> Excerpt

--

Horizontal Scaling

Part four of four key developer skills.

Ability to immediately build a horizontally scalable solution without adding any special code for it in the first version.

Sometimes it’s better to keep quiet than to speak

This turned out to be the hardest piece in the series, because literally a handful of developers actually understand what “horizontal scaling” is. Shown above is a screenshot of an amusing tweet by Tobi Lütke, which demonstrates either his supreme professionalism in sophistry, or his complete technical incompetence.

Serving ten billion clients does not mean your service is scalable. Buses carry people along Nevsky Prospect, and buses carry people along the Garden Ring; anyone who has completed three grades of parochial logistics school will tell you that speaking of “reliable connections between Leningrad and Moscow” on the basis of this incontrovertible fact is premature.

Even within a single city, the situation can easily spiral out of control. Scaling a bus fleet to match the expanding footprint of a metropolis is not about buying and deploying more buses. I lived in Berlin twenty years ago and could not stop marveling at how well the transport was organized. Judging by today’s passenger reviews, as the city spread outward—BVG did not cope.

I invite the thoughtful reader to pause here and think: so what exactly went wrong with the service’s scaling? For the superficial blockheads who can’t be bothered to think through what they’re reading—the answer is: logistics.

Deploying more buses onto the streets of a multi-million-person city doesn’t require much brainpower. But each individual passenger needs exactly one bus: the one that arrives immediately after they step off the previous one. Not an hour later, not a minute too early—within a three-to-five minute transfer window. As long as the bus schedule is built around minimized (and guaranteed) transfer times—we can speak of scaling. If bus A dumps its passengers at the terminal thirty seconds after connecting bus B has already pulled away—scaling has failed.

All right, to hell with Berlin—even with good public transport, living there was impossible. Let’s get back to Tobi.

Each Shopify user requires one persistent connection (a WebSocket) to one server. Adding new users is simply adding servers to the rack. If there are any scaling problems—they’re all clustered around the database, not Rails itself. Rails doesn’t care at all how many total servers are serving users: each server only needs to handle its own load.

This is not scaling. This is adding isolated capacity. It’s like if the zoom on your phone’s camera did not actually zoom in without unacceptable quality loss, but simply tiled more tiny copies of the image.

What the computing industry calls scaling is adding new hardware resources that increase the capacity of a connected node. Deploying more buses on new streets—no. Changing the schedule so that new buses coordinate with the existing ones—yes.

--

> Extracted entries
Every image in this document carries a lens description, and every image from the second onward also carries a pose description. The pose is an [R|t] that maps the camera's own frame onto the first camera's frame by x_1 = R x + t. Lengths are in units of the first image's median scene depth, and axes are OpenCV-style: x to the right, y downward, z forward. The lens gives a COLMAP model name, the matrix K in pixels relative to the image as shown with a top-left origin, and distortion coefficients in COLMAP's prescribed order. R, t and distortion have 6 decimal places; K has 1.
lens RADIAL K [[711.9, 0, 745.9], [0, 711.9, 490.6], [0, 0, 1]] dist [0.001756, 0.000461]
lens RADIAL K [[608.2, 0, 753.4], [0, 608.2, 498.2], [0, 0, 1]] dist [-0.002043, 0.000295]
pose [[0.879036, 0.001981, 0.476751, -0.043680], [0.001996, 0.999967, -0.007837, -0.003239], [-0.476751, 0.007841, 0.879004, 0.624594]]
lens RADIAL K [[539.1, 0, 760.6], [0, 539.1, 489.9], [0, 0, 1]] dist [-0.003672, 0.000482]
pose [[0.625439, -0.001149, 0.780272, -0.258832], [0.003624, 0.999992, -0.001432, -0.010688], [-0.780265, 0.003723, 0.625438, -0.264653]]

--

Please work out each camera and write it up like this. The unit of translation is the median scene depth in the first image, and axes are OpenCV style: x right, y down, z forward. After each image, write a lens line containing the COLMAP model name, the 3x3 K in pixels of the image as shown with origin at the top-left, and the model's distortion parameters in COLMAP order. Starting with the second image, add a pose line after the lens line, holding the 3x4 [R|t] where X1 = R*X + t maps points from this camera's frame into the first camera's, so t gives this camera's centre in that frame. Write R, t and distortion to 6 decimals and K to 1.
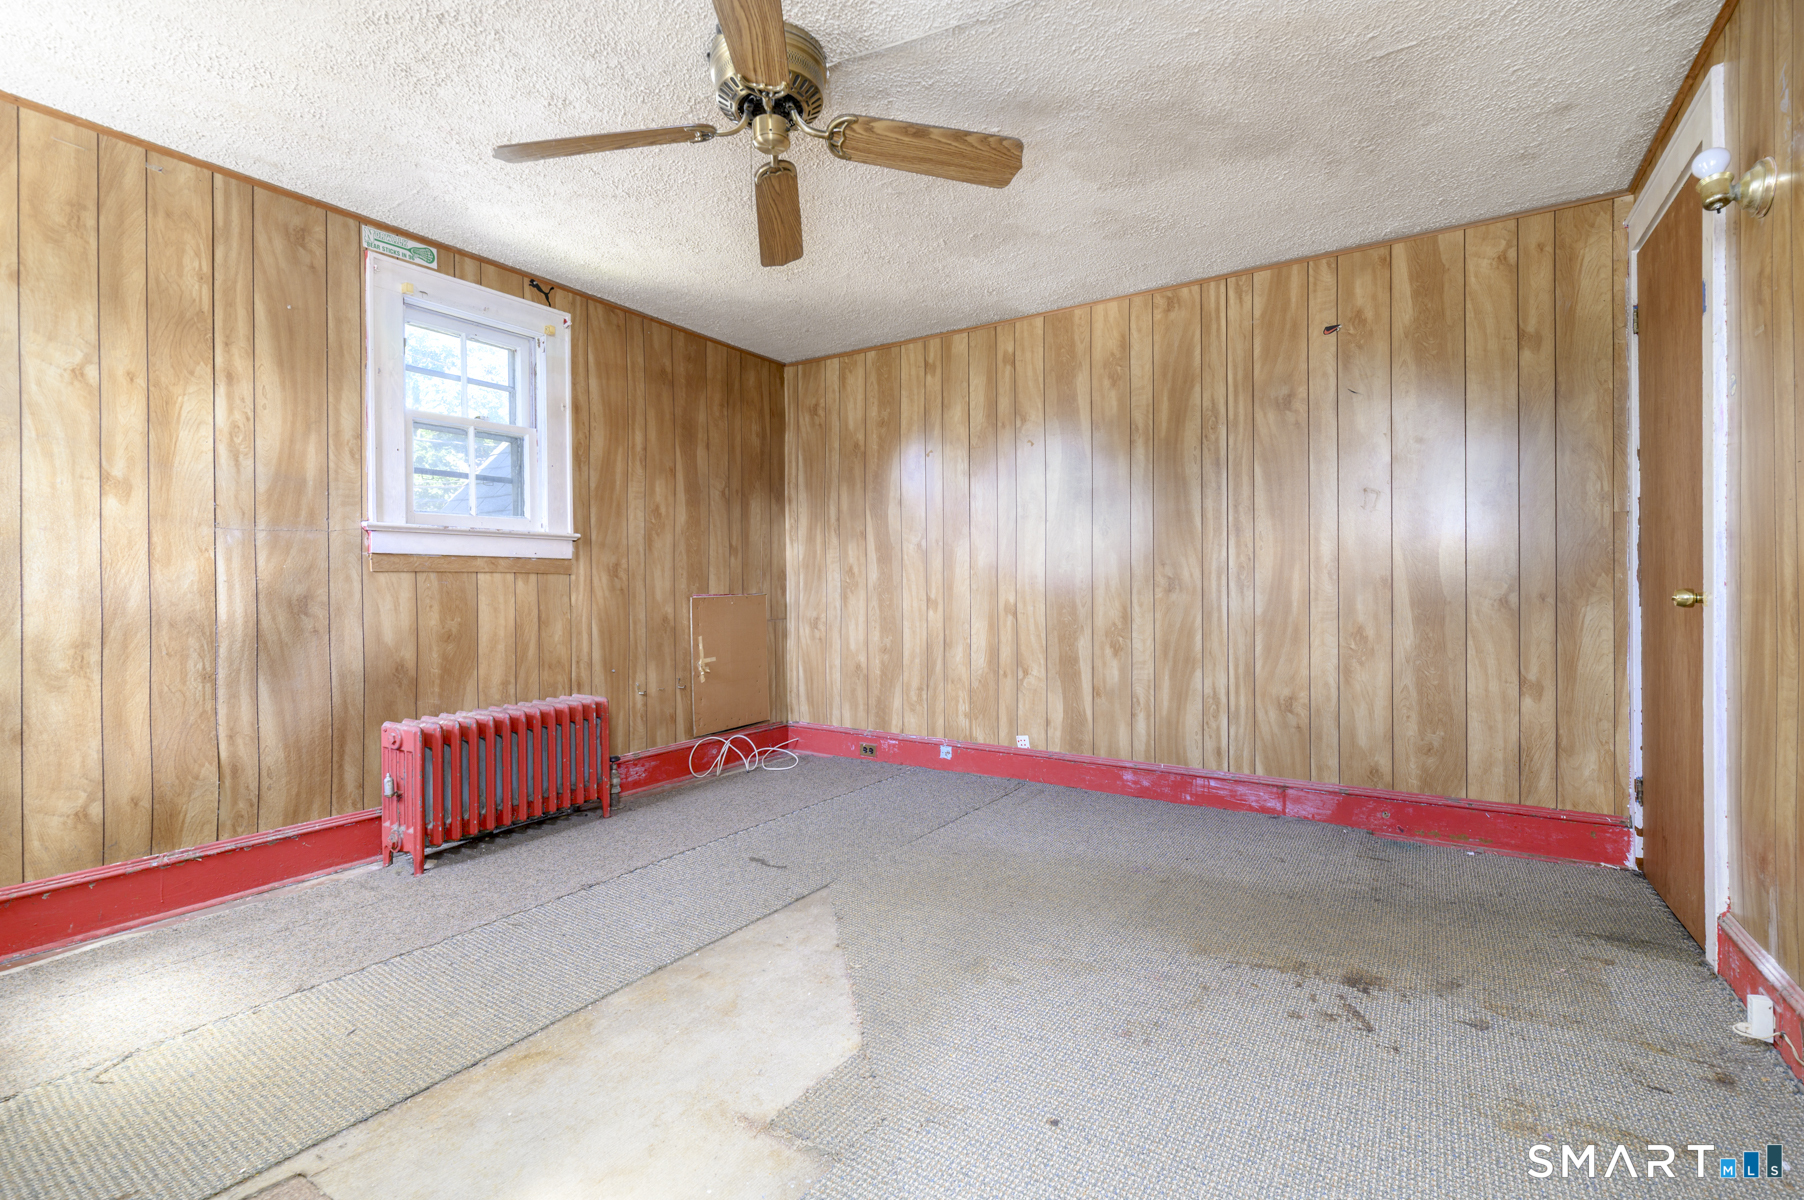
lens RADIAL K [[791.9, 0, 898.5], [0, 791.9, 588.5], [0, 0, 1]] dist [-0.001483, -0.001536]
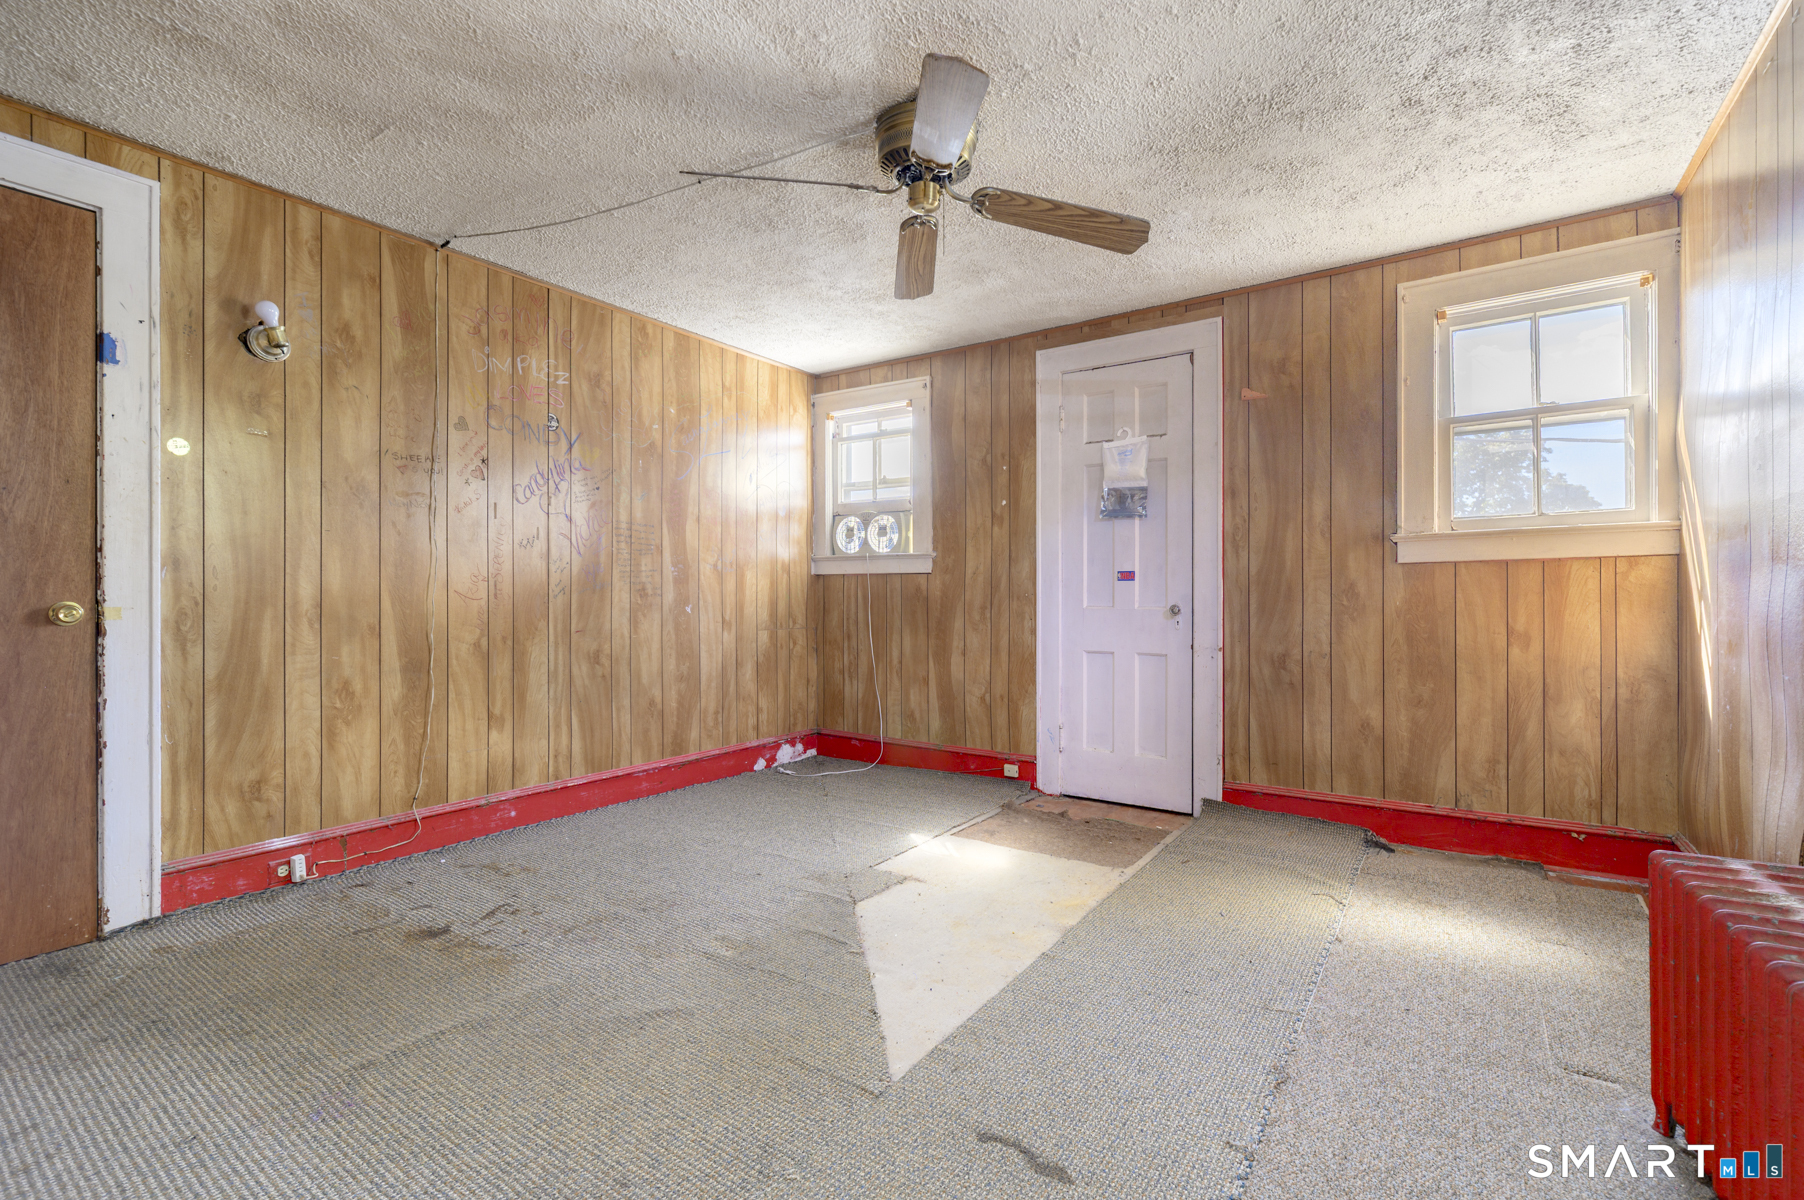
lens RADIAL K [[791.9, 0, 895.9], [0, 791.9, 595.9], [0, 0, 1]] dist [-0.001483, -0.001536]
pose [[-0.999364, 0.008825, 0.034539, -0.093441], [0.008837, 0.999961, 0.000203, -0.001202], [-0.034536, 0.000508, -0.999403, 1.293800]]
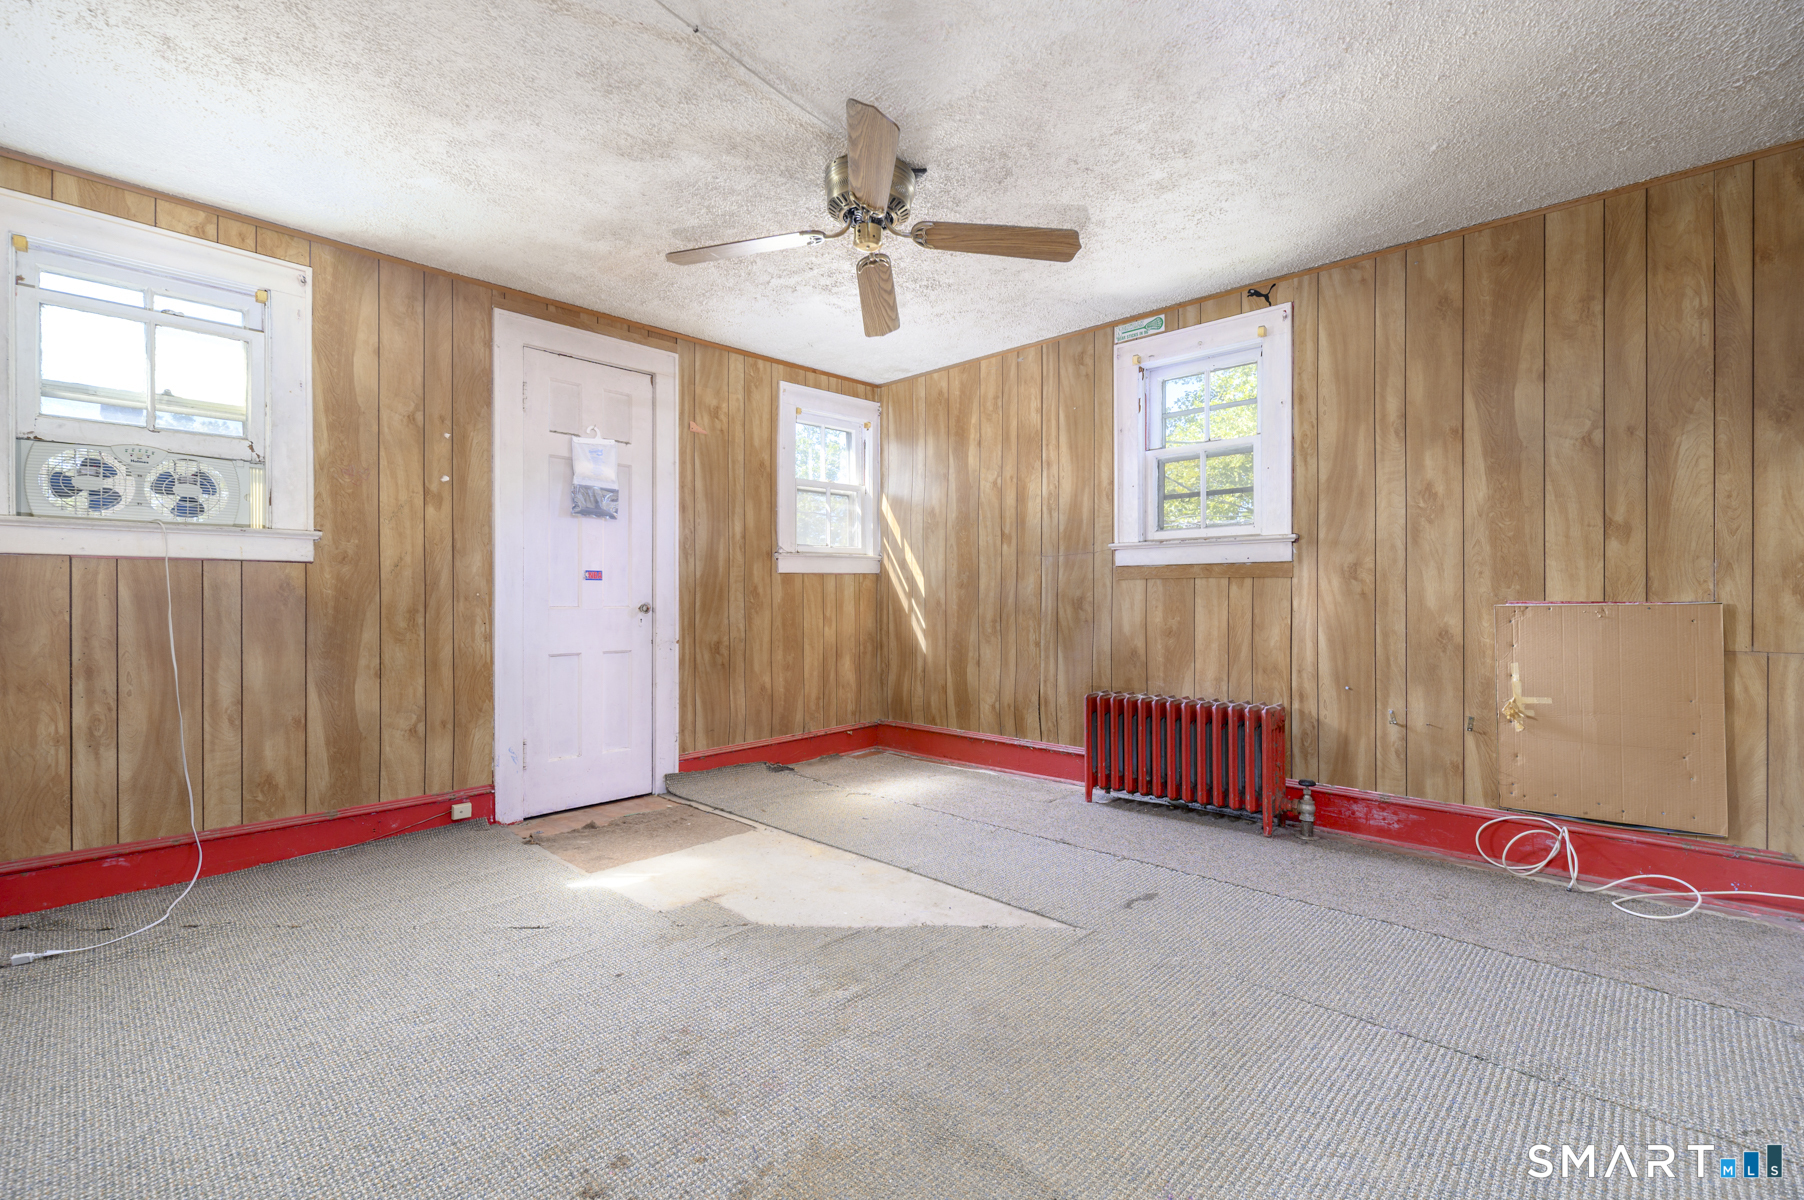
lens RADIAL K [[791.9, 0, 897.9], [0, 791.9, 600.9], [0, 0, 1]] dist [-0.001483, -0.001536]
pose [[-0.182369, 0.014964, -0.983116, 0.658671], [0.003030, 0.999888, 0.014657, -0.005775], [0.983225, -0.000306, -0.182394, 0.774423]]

--

> Activity A
Answer each question using the excerpt on horizontal scaling:
(i) How long ago did the writer live in Berlin?
(ii) What transfer window does each bus passenger need?
(iii) What does each Shopify user require?
> Activity B
Write the next passage of the excerpt on horizontal scaling, beginning after its last sentence.

> Written response A
(i) Twenty years ago.
(ii) Three to five minutes.
(iii) One persistent connection (a WebSocket) to one server.

> Written response B
A chess server, for example, requires no scaling whatsoever. The server overheating?—Put another one next to it; in the end we’re serving disconnected pairs of players anyway. A server for the simultaneous slaughter of a billion sweaty nerds, on the other hand—that one needs scaling.

Let me briefly mention one example from personal practice before getting to the point. We process an incoming stream of currency exchange rates, perform some mathematical manipulations on them, and spit out peculiar results. Two hundred-plus currencies—that’s forty thousand pairs—with values arriving on average roughly once a second (in practice, more often). The mathematical manipulations can involve any number of currencies. All of this happens in real time. Because values must be available at any given moment, we cannot simply partition the pairs and split the streams across multiple servers. And a single server physically cannot handle it. Which means every node in the cluster must be able to exchange information with every other node—and the information is not static, so Redis won’t do. This is where the architecture needs the ability to scale horizontally.

The preamble has dragged on a bit. I hope I’ve at least clarified the terminology somewhat. So: if in the course of discussing an architecture you’ve concluded that the project will need genuine horizontal scaling—you cannot do without finite state machines. (In general it’s better to build all business logic on FSMs, but in a standalone system you can hobble along without them—in a cluster, there’s no way.) I rarely recommend reference material, but Introduction to the Theory of Computation by Michael Sipser is well worth a look. A finite state machine—for all its apparent simplicity—is something so powerful it genuinely astonishes.

Unfortunately, many believe that an FSM is simply a set of states—an extremely dangerous misconception that completely negates the entire body of formal mathematics upon which the power of finite state machines rests.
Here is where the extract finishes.